#### [Set problem A]
From the Lisp on AMD 64 thread, translate this sentence into Spanish: "The MHz number is its actual MHz."

#### [Selected excerpt]
=-=-=

From: alex goldman
Subject: Lisp on AMD 64
Date: 
Message-ID: <2823248.LMPUzLNHHo@yahoo.com>
How much faster is the compiled code of CMUCL/SBCL on AMD 64 compared to
Athlon XP? When running in 'compatibility mode', is AMD 64 essentially just
like Athlon XP (with the same 'effective clockspeed'), but twice the L1
cache and CPU-to-RAM communication speed?

From: Ulrich Hobelmann
Subject: Re: Lisp on AMD 64
Date: 
Message-ID: <3dad1uF6pt8r9U3@individual.net>
alex goldman wrote:
> On the same subject, how does AMD 64 3000+ get its "MHz number" ? Do they
> compare it to a 3 GHz 32-bit Pentium 4 GHz in compatibility mode?

The MHz number is its actual MHz.  The "3000+" means that an 
Athlon (not the XP, but the old Athlon "Thunderbird" that went up 
to 1400MHz) at 3000MHz would run roughly that fast.

The newer models (XP) mostly have larger caches, maybe they 
changed some internals as well.

-- 
No man is good enough to govern another man without that other's 
consent. -- Abraham Lincoln
From: Rob Warnock
Subject: Re: Lisp on AMD 64
Date: 
Message-ID: <2ZednWSMbaMAA-3fRVn-gg@speakeasy.net>
Juho Snellman  <······@iki.fi> wrote:
+---------------
| Other than that, the main reasons for using a 64-bit SBCL right now are:
|   * You have an Athlon 64, your Linux distribution is pure 64-bit without
|     a 32-bit compatibility environment, and you don't want to run a 32-bit
|     chroot.
+---------------

Say what? Which x86_64 Linux *doesn't* have a 32-bit compatibility
environment installed by default?!?

Anyway, FWIW, my workstation at work is an Athlon64 3600+ (?)
with a 1.8 GHz clock (I think, can't see the label at the moment
but "dmesg" says "3591.37 BogoMIPS" and "Detected 1802.357 MHz
TSC timer") running Linux 2.4.21-20.EL (some RedHat distro),
and it runs the pre-compiled 32-bit CMUCL-19a binary just fine:

    > (time (dotimes (i 2000000000)))
    ; Compiling LAMBDA NIL: 
    ; Compiling Top-Level Form: 

    ; Evaluation took:
    ;   2.22f0 seconds of real time
    ;   2.22f0 seconds of user run time
    ;   0.0f0 seconds of system run time
    ;   4,011,445,780 CPU cycles
    ;   0 page faults and
    ;   0 bytes consed.
    ; 
    NIL
    > 

Compare this with the same CMUCL-19a on a 32-bit Athlon laptop
running FreeBSD [which says "mobile AMD Athlon(tm) XP2500+
(1855.20-MHz 686-class CPU)" and "Timecounter TSC frequency
1855201003 Hz"]:

    > (time (dotimes (i 2000000000)))
    ; Compiling LAMBDA NIL: 
    ; Compiling Top-Level Form: 

    ; Evaluation took:
    ;   2.18f0 seconds of real time
    ;   2.160405f0 seconds of user run time
    ;   0.0f0 seconds of system run time
    ;   4,039,789,390 CPU cycles
    ;   0 page faults and
    ;   0 bytes consed.

=-=-=

#### [Data provided]
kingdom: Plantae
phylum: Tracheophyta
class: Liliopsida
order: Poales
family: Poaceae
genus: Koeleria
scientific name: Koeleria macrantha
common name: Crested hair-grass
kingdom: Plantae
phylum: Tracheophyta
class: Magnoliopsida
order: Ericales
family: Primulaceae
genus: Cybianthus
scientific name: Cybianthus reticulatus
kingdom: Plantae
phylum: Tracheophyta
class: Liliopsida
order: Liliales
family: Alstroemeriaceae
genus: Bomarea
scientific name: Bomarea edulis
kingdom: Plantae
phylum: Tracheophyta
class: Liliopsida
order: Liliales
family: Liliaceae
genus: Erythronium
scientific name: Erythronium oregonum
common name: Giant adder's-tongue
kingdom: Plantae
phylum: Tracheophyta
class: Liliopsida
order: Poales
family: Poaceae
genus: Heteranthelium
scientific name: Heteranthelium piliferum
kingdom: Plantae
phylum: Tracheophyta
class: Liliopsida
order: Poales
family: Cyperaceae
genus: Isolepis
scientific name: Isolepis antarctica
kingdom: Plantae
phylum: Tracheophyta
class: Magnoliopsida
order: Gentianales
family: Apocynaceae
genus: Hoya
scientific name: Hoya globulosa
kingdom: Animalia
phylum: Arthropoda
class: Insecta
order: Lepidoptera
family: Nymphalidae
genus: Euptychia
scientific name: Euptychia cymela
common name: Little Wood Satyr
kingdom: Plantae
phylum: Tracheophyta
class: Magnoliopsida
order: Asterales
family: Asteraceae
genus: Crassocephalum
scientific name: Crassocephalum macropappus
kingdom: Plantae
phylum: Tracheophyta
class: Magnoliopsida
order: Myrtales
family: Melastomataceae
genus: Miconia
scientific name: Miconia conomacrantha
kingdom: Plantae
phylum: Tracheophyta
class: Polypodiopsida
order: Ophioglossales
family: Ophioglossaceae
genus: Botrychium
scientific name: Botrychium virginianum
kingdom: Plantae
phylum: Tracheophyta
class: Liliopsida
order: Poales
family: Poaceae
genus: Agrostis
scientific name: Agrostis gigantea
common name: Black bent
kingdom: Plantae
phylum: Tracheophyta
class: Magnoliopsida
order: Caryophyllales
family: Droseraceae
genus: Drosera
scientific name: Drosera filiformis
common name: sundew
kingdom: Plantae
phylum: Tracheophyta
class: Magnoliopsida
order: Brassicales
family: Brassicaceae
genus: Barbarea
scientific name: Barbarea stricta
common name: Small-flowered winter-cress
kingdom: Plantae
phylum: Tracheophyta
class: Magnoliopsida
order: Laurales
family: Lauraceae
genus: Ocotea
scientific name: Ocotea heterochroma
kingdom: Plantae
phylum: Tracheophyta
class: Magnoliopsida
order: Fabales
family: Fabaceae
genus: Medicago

=-=-=

#### [Set problem B]
Reproduce the stretch of the records from their beginning through the line containing "common name: Giant adder's-tongue".

#### [Full output A]
El número de MHz corresponde a sus MHz reales.

#### [Full output B]
kingdom: Plantae
phylum: Tracheophyta
class: Liliopsida
order: Poales
family: Poaceae
genus: Koeleria
scientific name: Koeleria macrantha
common name: Crested hair-grass
kingdom: Plantae
phylum: Tracheophyta
class: Magnoliopsida
order: Ericales
family: Primulaceae
genus: Cybianthus
scientific name: Cybianthus reticulatus
kingdom: Plantae
phylum: Tracheophyta
class: Liliopsida
order: Liliales
family: Alstroemeriaceae
genus: Bomarea
scientific name: Bomarea edulis
kingdom: Plantae
phylum: Tracheophyta
class: Liliopsida
order: Liliales
family: Liliaceae
genus: Erythronium
scientific name: Erythronium oregonum
common name: Giant adder's-tongue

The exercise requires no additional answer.